It started with singing and ended with two under arrest, as environmentalists gathered in a last-ditch effort to stop the expansion of a compressor station in Roseland, part of a larger gas pipeline expansion run by Oklahoma-based Williams Companies.
The protesters said the expansion is unnecessary because the current compressor is only operating at 10 percent and that it has the potential to harm surrounding wetlands and puts local residents’ health at risk with events like “blowdowns.”
“A blowdown is when, temporarily, they have to release all the pressure in this facility. So that means they’re releasing huge quantities of not only natural gas, but any chemical additives or other harmful gases that are in the facility,” said Matt Smith, organizer of Food and Water Watch.
Williams denies that saying, “There were no noxious gases released, only methane, which is a nontoxic and naturally occurring gas that is much lighter than air and dissipates into the atmosphere when vented.”
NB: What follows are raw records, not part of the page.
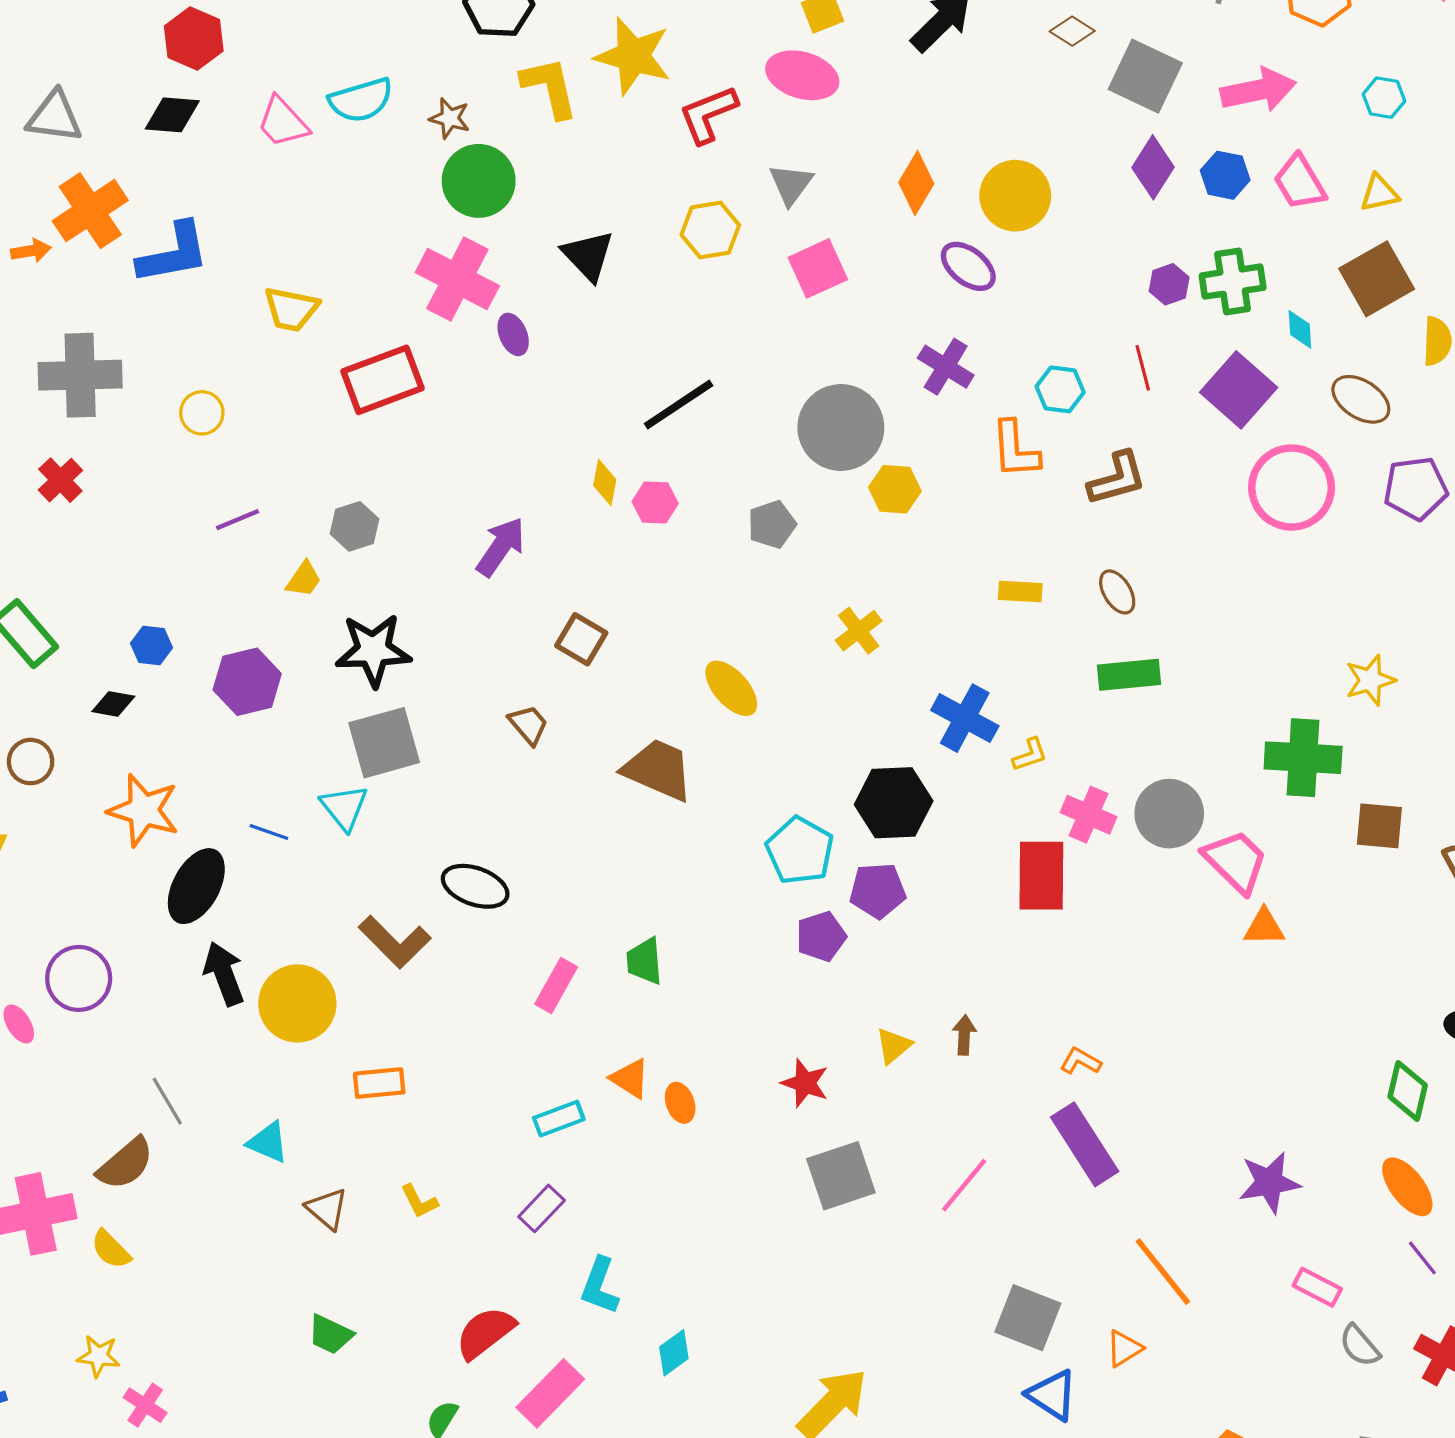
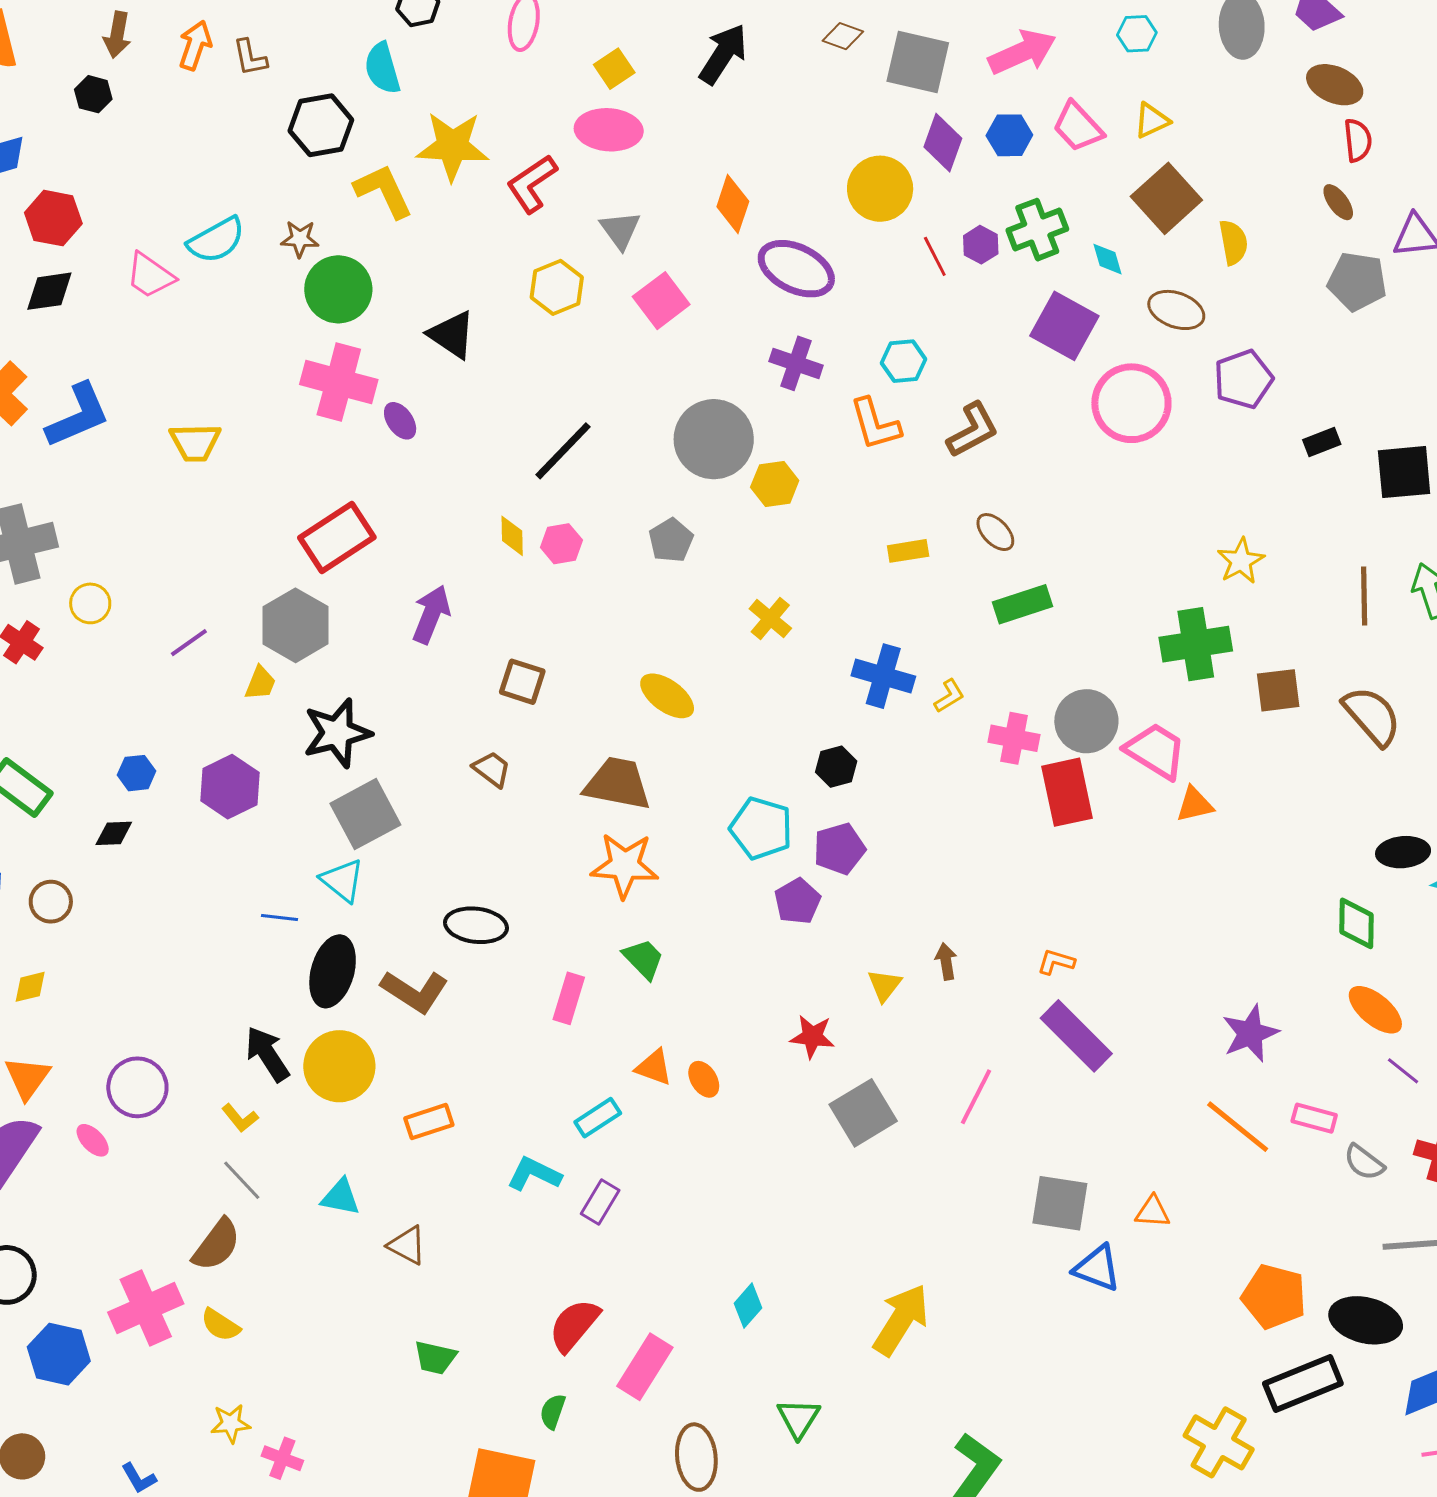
yellow circle: (1015, 196) -> (880, 189), moved
purple ellipse: (968, 266) -> (796, 269), size x1.4
red line: (1143, 368) -> (935, 256), moved
red rectangle: (382, 380) -> (337, 537), moved
yellow circle: (202, 413) -> (90, 603), moved
gray hexagon: (354, 526) -> (296, 625), size x1.6
black hexagon: (894, 803) -> (836, 767), size x0.6
orange star: (144, 810) -> (625, 865), moved
red rectangle: (1041, 876) -> (1067, 792), moved
black ellipse: (196, 886) -> (333, 971), moved
green trapezoid: (644, 961) -> (643, 959), turned 153
yellow L-shape: (419, 1201) -> (240, 1118), moved
orange line: (1163, 1272) -> (1238, 1127), moved
cyan L-shape: (600, 1286) -> (534, 1174), moved, turned 108
orange triangle: (1124, 1348) -> (1153, 1212), turned 48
Roseland resident Cassandra Worthington isn’t convinced. “I have asthma, and since I moved here, I’ve been having asthma attacks more than I’ve ever had in my whole life. This affects us personally. It affects the community, this affects our environment,” said Worthington, a Food and Water Watch volunteer.
Company claims ‘…virtually zero impact’
Williams Companies spokesperson Chris Stockton said they have designed the project in an environmentally responsible manner.
“This federally approved project is designed to have virtually zero impact on surrounding neighbors and the environment, with almost all of the work taking place within the existing fence line. Since the station horsepower upgrades feature electric driven compressors, its operation will not significantly impact noise or air quality,” Stockton said.
While protesters called on Williams to leave the state, their frustration, even anger, was focused mostly on Gov. Phil Murphy.
“Despite Gov. Murphy’s rhetoric that he is committed to fighting climate change, and getting New Jersey to 100 percent renewable energy, his administration approved the massive expansion of this frack gas compressor station right here in Roseland,” Smith said.
They are taking the issue to court. “The borough of Roseland, their local government, as well as multiple environmental groups, including Food and Water Watch, are legally challenging the permits that were granted by Murphy’s administration to allow for this destruction to happen,” he said.
The environmentalists are calling on Murphy to issue a stay on construction until the appeals have been settled in court.